In this book, I ask readers to travel with me, through the landscape but also through history. It is more invitation than proclamation, more exploration than argument. And it is a book of encounters. And there were a few new encounters over the past week that I wanted to share here, because they resonated deeply with the why and what of this book.

The first was the death of André Leon Talley, longtime Vogue editor, who hailed from Durham, North Carolina, specifically a neighborhood that was named “Little Hayti” in homage to the Haitian Revolution. Much has been said about Talley and his singularity as a Black man in the world of high fashion. Relatively little attention has been paid to how much he attributed his conception of glamour and elegance to having been reared in the Black South. But if you know that traditional culture, you recognize that learned sense of elegance that also had a political undercurrent. It was a rejection of being seen as inferior. It reflects a kind of cultivation that took place inside ritual and outside of the dominant gaze.
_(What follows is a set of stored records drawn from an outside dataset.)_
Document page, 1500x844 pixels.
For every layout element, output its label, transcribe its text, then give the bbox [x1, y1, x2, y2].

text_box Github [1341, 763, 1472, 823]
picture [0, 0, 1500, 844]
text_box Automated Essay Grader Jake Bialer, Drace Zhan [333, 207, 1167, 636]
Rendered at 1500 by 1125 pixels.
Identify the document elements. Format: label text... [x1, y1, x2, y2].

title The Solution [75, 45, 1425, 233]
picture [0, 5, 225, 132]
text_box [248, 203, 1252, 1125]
Thank goodness for those habits. How else could Black people have forged any sense of self-regard in a white-supremacist society?

In the society pages of the June 26, 1954, edition of The Carolina Times, a prominent Black newspaper in North Carolina that ran from 1919 to 2020, Talley’s world is revealed. Just a few weeks after the Brown v. Board of Education opinion was decided by the Supreme Court, the issue shows that “life behind the veil” of the color line, as W. E. B. Du Bois described it, was robust. Ann Bibby, one of Talley’s dearest friends, was performing in a child operetta of Hansel and Gretel. Roland Hayes Jr. was reported to be visiting his grandparents. A smiling child is announced the winner of a baby contest. And one of Talley’s relatives, Gwendolyn Genette Talley, is reported to have married. The article notes that she wore “a gown of white lace and net over taffeta, featuring a fitted bodice, high-lighted with a scolloped neckline, puffed sleeves with matching lace gloves. Her shoulder length veil of bridal illusion was attached to a crown of lace trimmed with seed pearls. She carried a white prayer book topped with a white orchid with satin streamers, stephanotis and lily of the valley.” When you think of the violence of lynching, sharecropping and Jim Crow, remember that Black people tended to themselves with this kind of beauty in its shadow.
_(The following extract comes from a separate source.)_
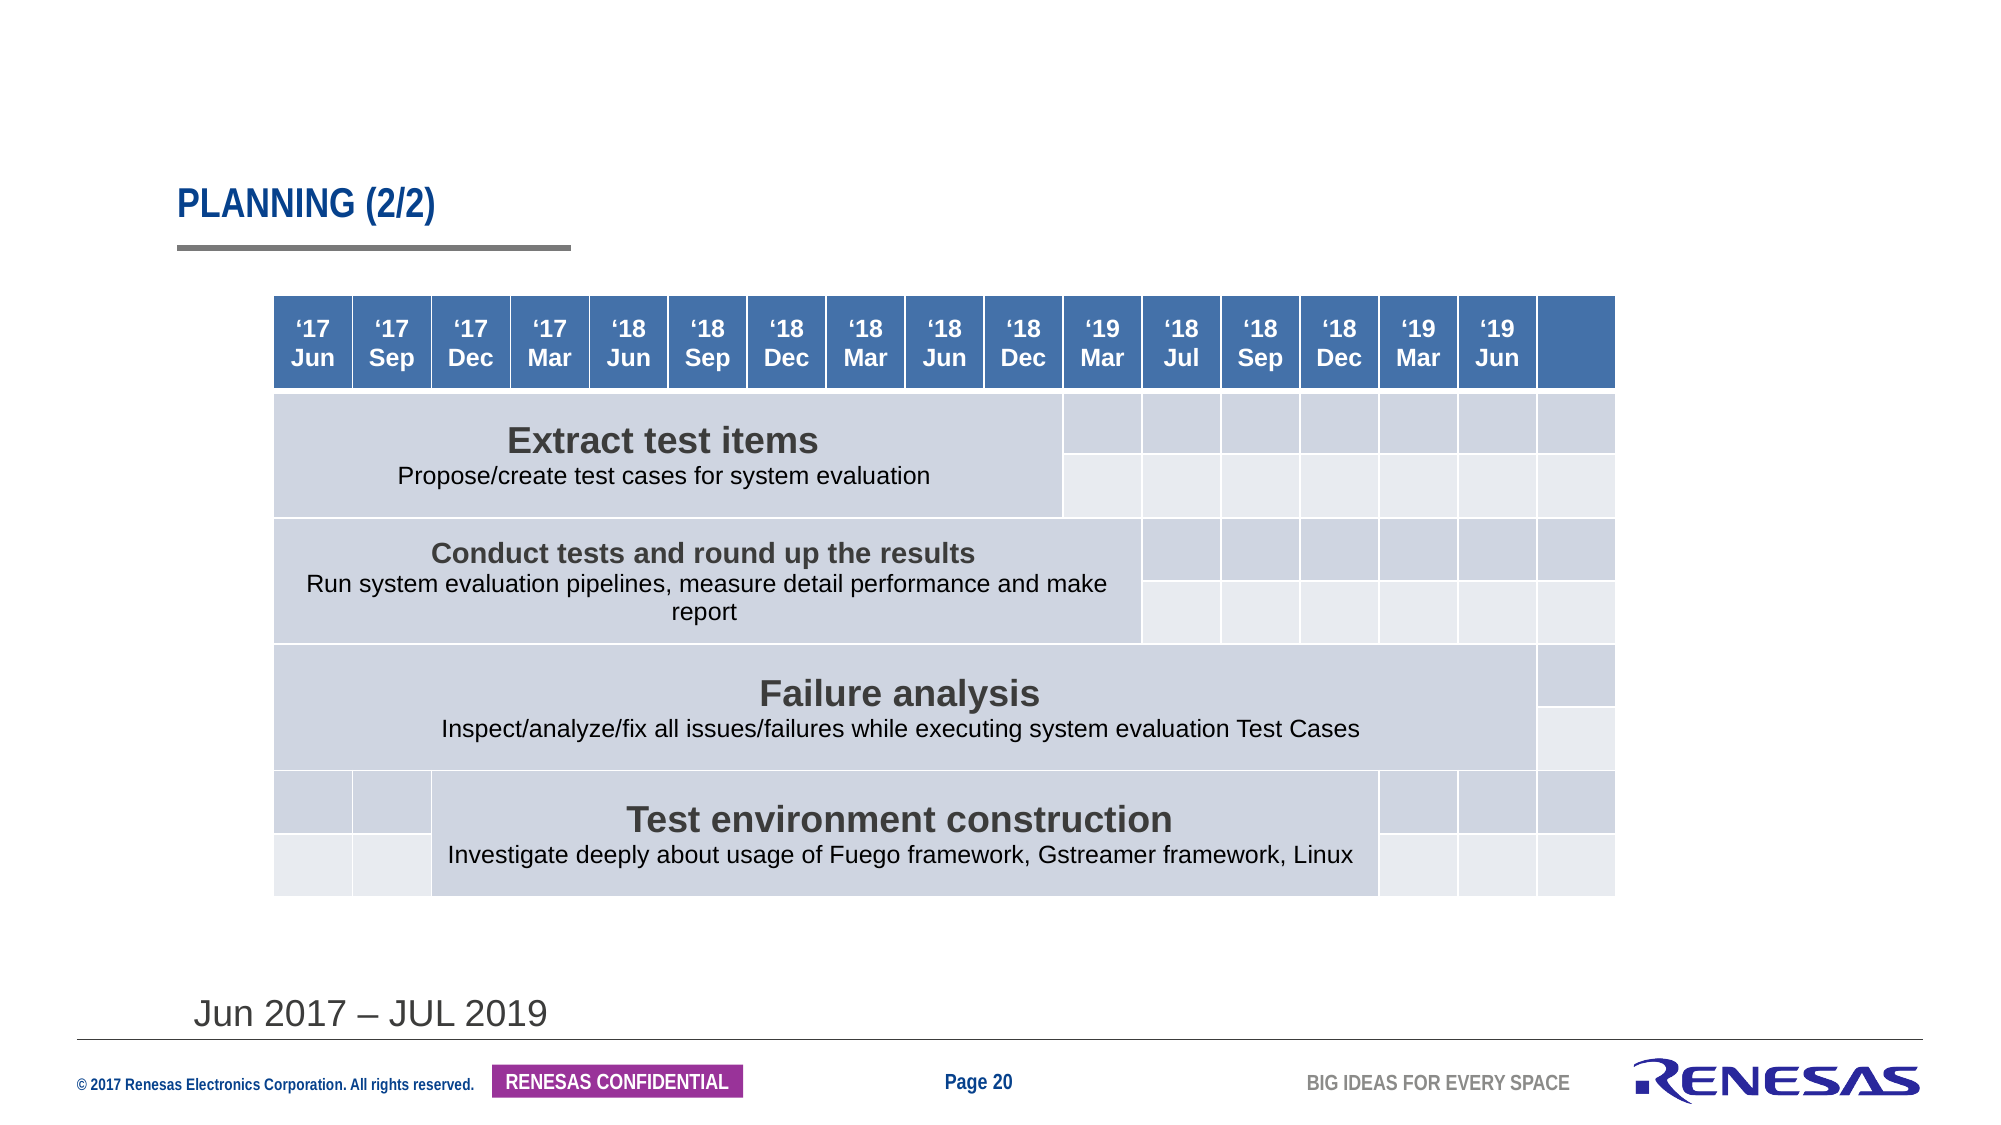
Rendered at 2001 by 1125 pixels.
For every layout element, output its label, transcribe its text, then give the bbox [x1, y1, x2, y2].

The second meaningful encounter I had last week was with video footage of Eartha Kitt’s 1982 documentary, All By Myself. In it, she returned to her hometown of “North” South Carolina, in Orangeburg County, once known for producing short-staple cotton. As with Talley, she was often depicted as singular and therefore isolated. But when she talks with a man named Mr. Harley, we remember that she came from somewhere. He said to her, “Chile, I know you before you know yourself.” It resonated with me. Part of the culture from which I hail, the same as Kitt and Talley, is that people keep track of you. They note your personality and disposition from an early age, even if they are not family members. They remember these things because you are part of the fabric of the place. And even if you have departed, you are still considered.

I think of how this way of being was cultivated. Black Southerners have been traveling since the beginning of being a people, here, so often against their will in slavery, or as fugitives in escape. And then, after emancipation, they often traveled under duress, looking for work or a little less American racist violence. Departure and loss were part of being excluded from citizenship and mainstream civic life. So to hold onto people, to consider them always, whether they were here or there, was a way of sustaining connection. It still is.
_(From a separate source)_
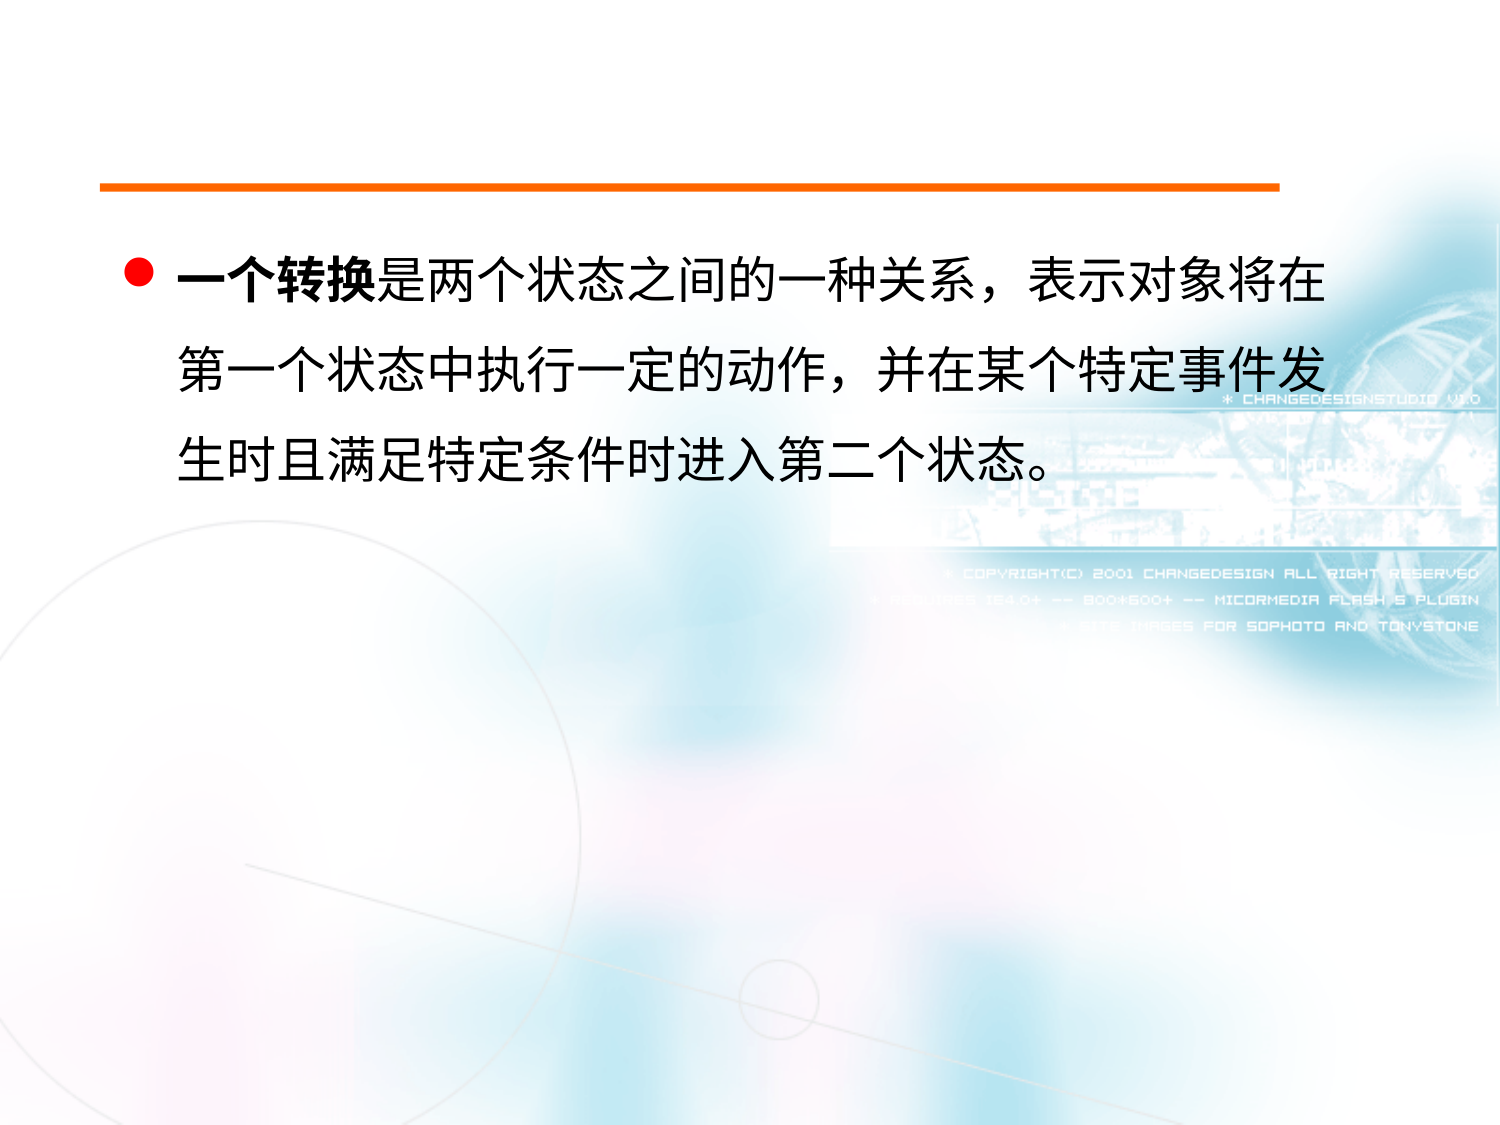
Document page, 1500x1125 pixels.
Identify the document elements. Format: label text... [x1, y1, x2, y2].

As I get dressed up to do book talks, when I smile and nod and say “thank you” repeatedly, I am standing in the tradition into which I was cultivated: “good home training.” And when I say “I’m going home” as I travel south in the coming weeks, I mean I am traveling to a place where I have always been considered. My work considers it in return. This home fits no easy description, and it deserves much more than myth or stereotype. It deserves love. God willing, I’ve offered it enough.

This article has been edited to clarify that Roland Hayes Jr. is not the son of the tenor Roland Hayes.